## THE DATA
========================================================================
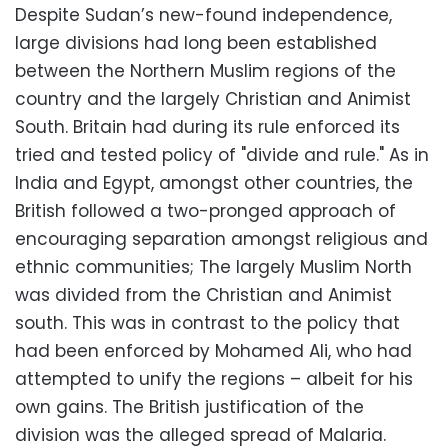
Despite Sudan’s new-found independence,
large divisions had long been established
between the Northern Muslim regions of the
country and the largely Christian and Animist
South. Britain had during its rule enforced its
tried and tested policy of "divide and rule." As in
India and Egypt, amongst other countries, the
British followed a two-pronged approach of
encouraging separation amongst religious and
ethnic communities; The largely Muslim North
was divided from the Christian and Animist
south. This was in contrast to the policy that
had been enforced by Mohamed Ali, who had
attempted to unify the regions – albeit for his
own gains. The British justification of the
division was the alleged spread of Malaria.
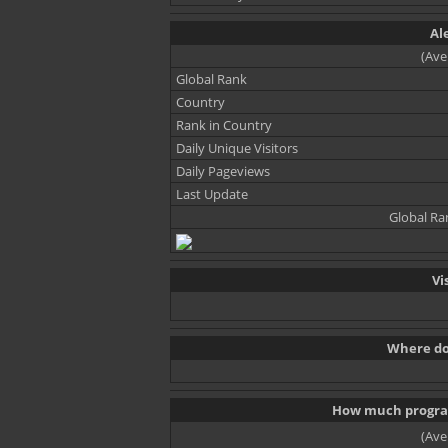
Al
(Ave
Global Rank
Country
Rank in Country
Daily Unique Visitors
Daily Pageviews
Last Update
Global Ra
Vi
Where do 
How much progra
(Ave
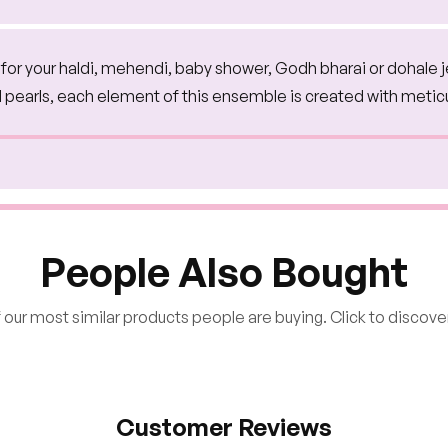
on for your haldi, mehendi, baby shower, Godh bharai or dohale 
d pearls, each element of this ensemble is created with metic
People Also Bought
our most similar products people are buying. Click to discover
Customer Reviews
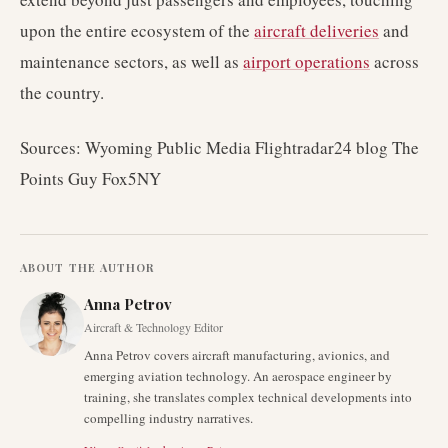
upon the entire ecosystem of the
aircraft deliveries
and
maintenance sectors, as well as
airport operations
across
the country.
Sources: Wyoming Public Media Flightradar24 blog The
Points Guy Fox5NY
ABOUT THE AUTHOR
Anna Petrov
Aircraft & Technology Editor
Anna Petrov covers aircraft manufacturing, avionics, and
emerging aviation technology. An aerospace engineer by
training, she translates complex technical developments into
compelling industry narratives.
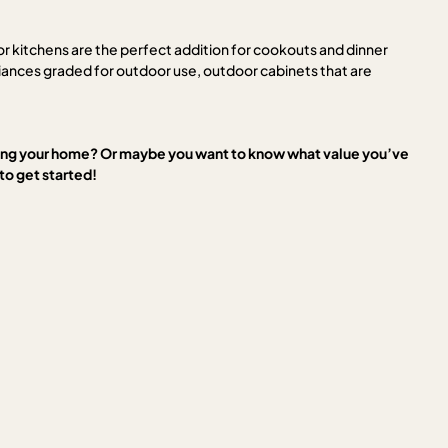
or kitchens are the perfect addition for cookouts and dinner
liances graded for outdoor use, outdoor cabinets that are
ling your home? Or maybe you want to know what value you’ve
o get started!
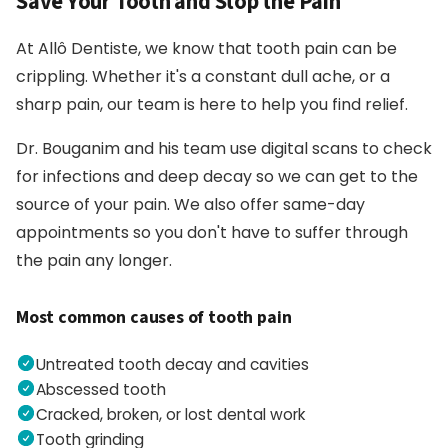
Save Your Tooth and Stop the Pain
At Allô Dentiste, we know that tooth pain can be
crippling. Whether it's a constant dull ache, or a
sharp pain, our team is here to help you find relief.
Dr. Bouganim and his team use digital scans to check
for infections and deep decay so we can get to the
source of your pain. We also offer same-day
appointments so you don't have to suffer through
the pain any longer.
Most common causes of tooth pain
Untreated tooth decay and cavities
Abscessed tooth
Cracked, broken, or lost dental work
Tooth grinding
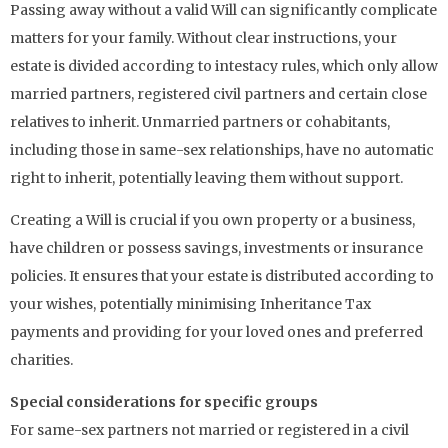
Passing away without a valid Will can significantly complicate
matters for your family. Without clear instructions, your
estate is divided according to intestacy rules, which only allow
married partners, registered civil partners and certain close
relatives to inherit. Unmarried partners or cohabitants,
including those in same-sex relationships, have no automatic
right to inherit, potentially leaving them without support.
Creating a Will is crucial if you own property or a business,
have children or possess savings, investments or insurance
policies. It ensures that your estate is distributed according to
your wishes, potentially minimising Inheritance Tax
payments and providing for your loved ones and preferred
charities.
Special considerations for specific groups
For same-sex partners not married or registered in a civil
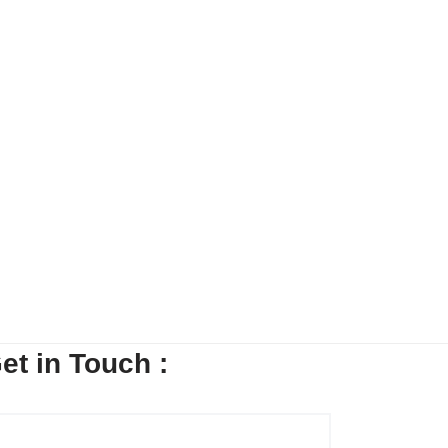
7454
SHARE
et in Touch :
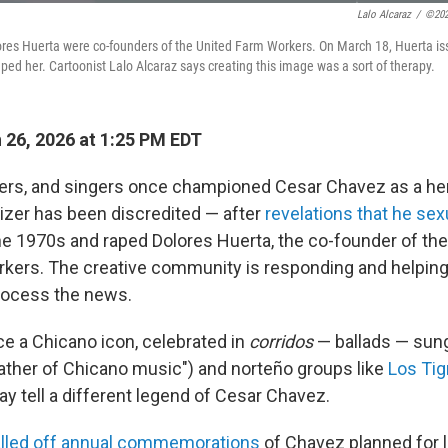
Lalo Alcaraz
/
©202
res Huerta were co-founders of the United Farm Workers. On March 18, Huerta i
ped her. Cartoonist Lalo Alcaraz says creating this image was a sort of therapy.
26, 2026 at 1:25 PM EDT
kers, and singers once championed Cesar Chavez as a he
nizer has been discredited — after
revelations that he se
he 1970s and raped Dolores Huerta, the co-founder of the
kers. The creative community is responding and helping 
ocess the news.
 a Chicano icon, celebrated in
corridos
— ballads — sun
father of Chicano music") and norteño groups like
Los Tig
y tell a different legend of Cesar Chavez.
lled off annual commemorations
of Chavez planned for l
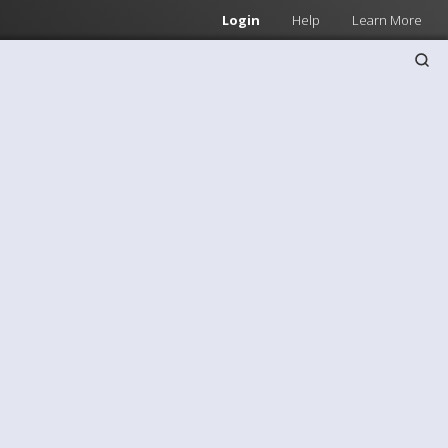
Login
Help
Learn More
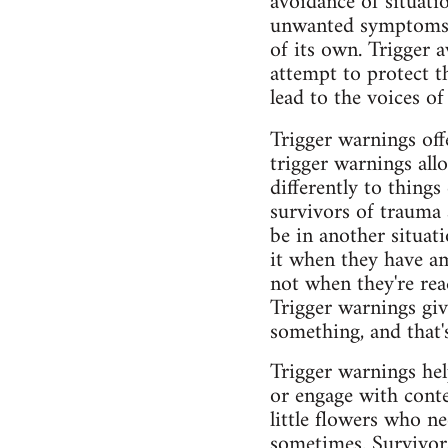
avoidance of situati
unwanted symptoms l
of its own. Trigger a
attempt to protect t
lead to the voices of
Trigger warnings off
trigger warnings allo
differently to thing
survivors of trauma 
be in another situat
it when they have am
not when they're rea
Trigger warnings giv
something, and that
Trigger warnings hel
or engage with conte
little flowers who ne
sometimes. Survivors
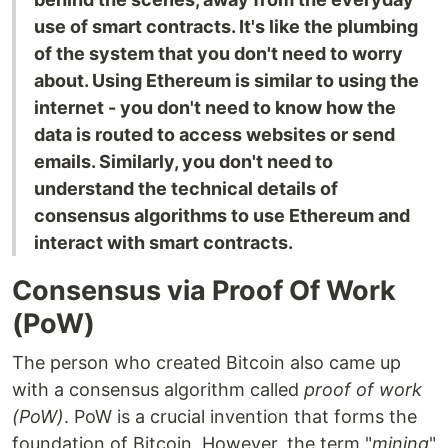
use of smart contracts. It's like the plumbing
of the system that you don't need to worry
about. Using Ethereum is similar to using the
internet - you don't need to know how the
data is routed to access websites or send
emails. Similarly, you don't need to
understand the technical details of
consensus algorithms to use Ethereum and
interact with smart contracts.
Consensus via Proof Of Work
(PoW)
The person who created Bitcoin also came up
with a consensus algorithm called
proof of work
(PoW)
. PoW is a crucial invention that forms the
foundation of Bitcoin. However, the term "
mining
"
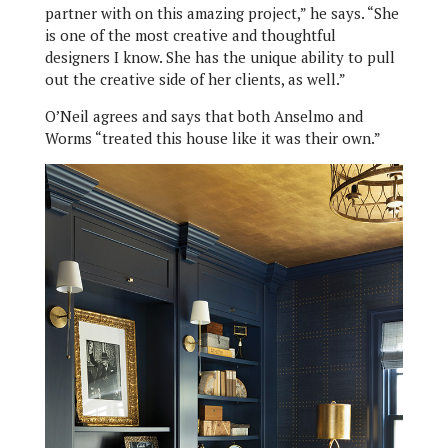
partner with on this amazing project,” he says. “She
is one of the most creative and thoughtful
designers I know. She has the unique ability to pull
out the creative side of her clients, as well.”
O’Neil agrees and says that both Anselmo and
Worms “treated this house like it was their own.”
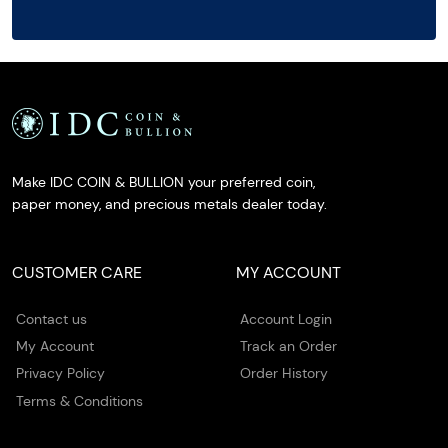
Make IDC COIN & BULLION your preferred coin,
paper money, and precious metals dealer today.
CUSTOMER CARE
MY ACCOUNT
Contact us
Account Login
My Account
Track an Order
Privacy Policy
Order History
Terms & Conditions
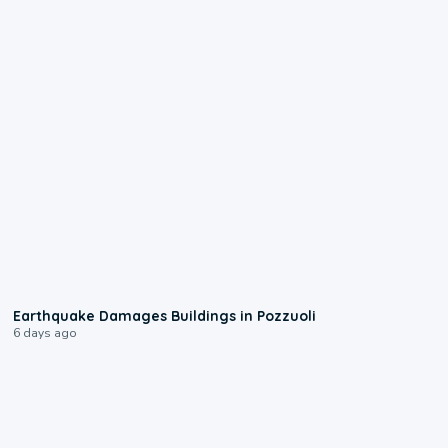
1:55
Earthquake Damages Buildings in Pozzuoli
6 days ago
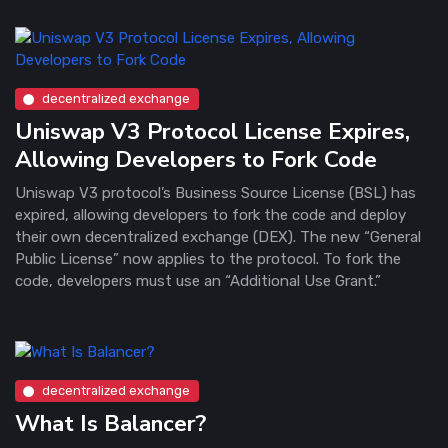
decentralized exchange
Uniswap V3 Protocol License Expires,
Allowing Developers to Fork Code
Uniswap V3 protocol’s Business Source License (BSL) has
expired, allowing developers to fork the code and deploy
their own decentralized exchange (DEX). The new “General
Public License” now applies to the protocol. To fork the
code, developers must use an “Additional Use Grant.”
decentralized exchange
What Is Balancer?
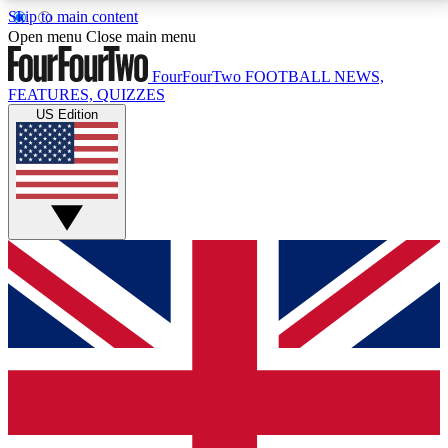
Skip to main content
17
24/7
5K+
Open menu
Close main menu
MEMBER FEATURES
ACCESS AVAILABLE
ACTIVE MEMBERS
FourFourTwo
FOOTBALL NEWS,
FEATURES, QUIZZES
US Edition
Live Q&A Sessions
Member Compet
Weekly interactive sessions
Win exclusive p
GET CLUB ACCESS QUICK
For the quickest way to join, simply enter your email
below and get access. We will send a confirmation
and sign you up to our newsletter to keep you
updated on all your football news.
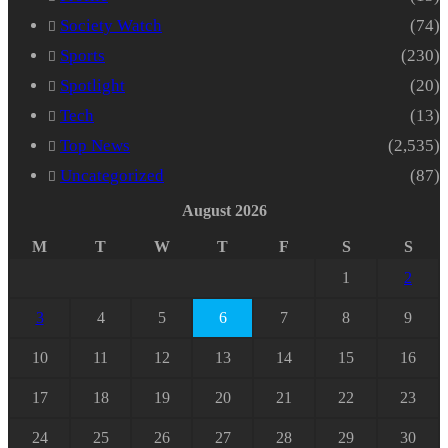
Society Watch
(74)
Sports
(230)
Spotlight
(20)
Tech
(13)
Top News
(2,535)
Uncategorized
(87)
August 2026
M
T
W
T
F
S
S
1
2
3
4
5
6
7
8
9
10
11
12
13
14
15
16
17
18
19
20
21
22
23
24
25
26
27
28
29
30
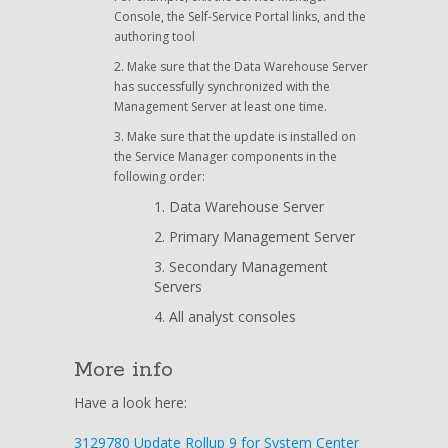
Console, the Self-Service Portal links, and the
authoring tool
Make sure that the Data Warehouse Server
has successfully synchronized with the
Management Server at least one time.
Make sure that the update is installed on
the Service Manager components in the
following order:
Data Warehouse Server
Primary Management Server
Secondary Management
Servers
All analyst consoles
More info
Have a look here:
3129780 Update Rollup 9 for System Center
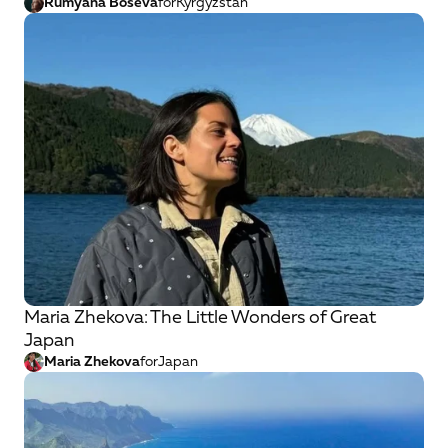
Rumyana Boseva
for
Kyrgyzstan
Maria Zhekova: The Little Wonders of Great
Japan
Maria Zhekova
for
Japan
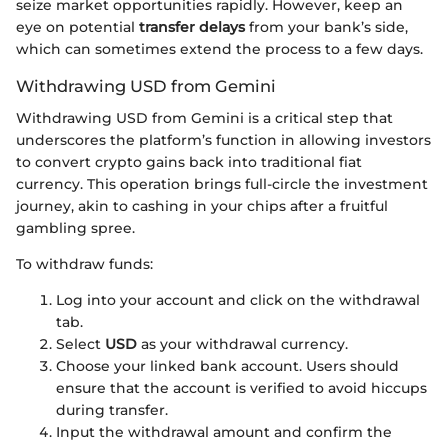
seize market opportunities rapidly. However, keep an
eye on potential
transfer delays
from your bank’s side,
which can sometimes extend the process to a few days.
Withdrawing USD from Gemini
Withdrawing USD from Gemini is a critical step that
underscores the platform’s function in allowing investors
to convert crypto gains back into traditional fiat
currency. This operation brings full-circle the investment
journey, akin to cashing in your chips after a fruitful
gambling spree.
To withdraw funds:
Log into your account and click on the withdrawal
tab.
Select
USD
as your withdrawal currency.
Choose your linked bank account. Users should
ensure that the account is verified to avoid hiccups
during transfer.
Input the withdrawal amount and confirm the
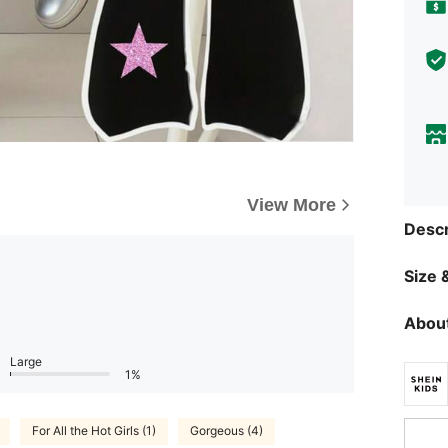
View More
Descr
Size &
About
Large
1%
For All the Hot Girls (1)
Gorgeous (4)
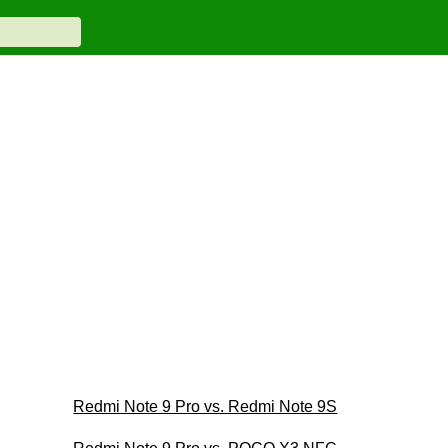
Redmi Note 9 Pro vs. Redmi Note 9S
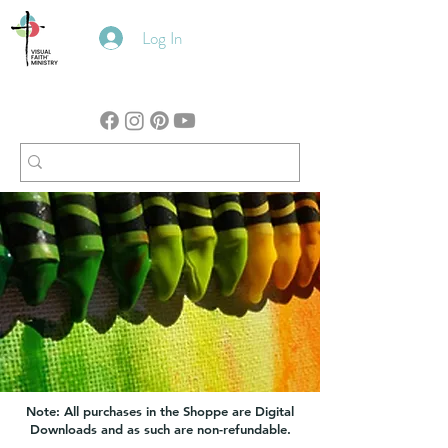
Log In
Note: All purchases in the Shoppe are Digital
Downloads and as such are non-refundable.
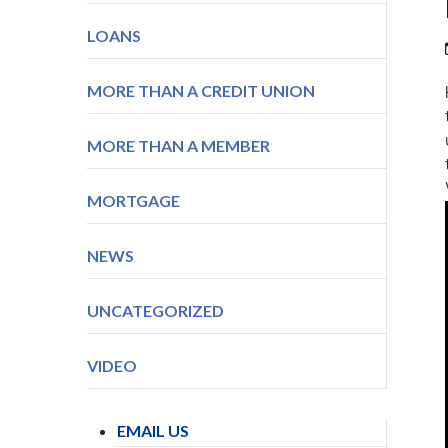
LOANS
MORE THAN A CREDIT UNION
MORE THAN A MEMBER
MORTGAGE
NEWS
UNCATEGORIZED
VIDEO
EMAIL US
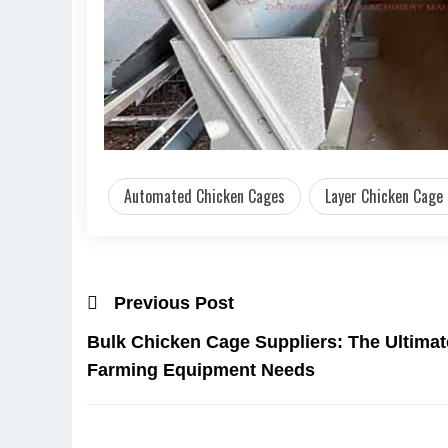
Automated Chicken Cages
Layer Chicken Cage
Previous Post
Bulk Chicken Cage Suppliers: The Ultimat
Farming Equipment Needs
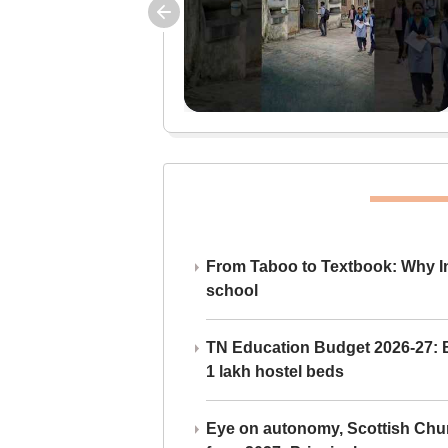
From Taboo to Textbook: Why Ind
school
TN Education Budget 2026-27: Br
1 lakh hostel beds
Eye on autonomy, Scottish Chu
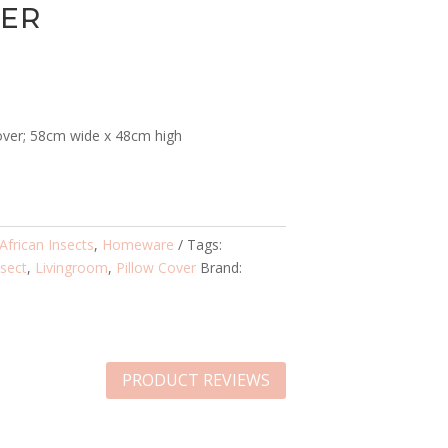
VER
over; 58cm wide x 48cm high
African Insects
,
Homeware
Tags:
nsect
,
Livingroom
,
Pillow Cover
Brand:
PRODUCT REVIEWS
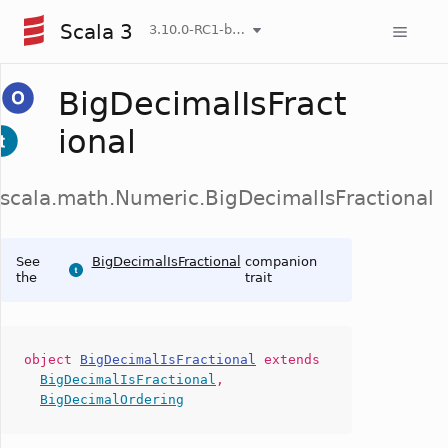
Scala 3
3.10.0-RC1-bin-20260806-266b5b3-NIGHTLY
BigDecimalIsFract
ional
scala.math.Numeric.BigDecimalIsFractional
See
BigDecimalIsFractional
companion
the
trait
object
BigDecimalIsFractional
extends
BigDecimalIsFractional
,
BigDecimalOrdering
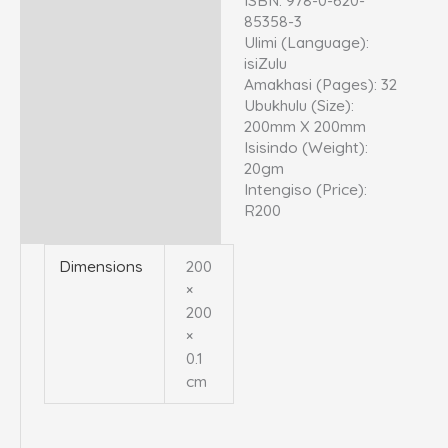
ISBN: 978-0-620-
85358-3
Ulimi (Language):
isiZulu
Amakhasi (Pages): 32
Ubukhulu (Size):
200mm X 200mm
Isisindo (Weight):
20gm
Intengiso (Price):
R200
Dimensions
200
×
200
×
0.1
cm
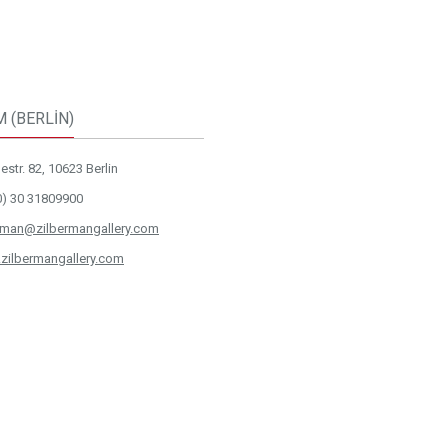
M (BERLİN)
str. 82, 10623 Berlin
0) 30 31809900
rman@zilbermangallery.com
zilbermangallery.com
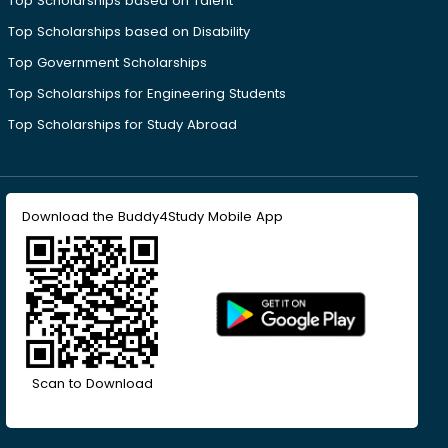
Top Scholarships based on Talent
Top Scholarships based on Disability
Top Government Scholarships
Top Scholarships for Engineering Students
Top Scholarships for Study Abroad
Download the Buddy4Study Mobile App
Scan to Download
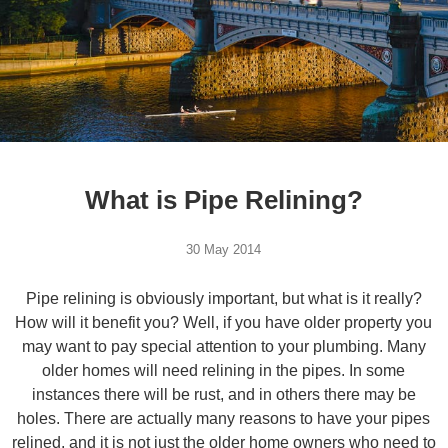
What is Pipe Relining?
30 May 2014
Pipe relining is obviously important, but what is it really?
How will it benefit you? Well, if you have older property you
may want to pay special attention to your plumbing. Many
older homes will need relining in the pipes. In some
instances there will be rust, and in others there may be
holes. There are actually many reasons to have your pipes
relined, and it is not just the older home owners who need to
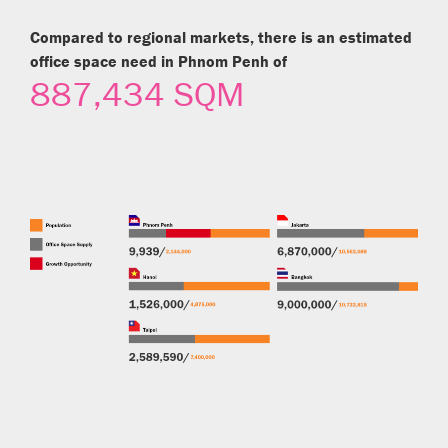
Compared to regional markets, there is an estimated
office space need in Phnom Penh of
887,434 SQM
========================================================================
Copy out everything from the start of the items above down to and including the line that contains "tried and tested", and leave out the pictures.

Despite Sudan’s new-found independence,
large divisions had long been established
between the Northern Muslim regions of the
country and the largely Christian and Animist
South. Britain had during its rule enforced its
tried and tested policy of "divide and rule." As in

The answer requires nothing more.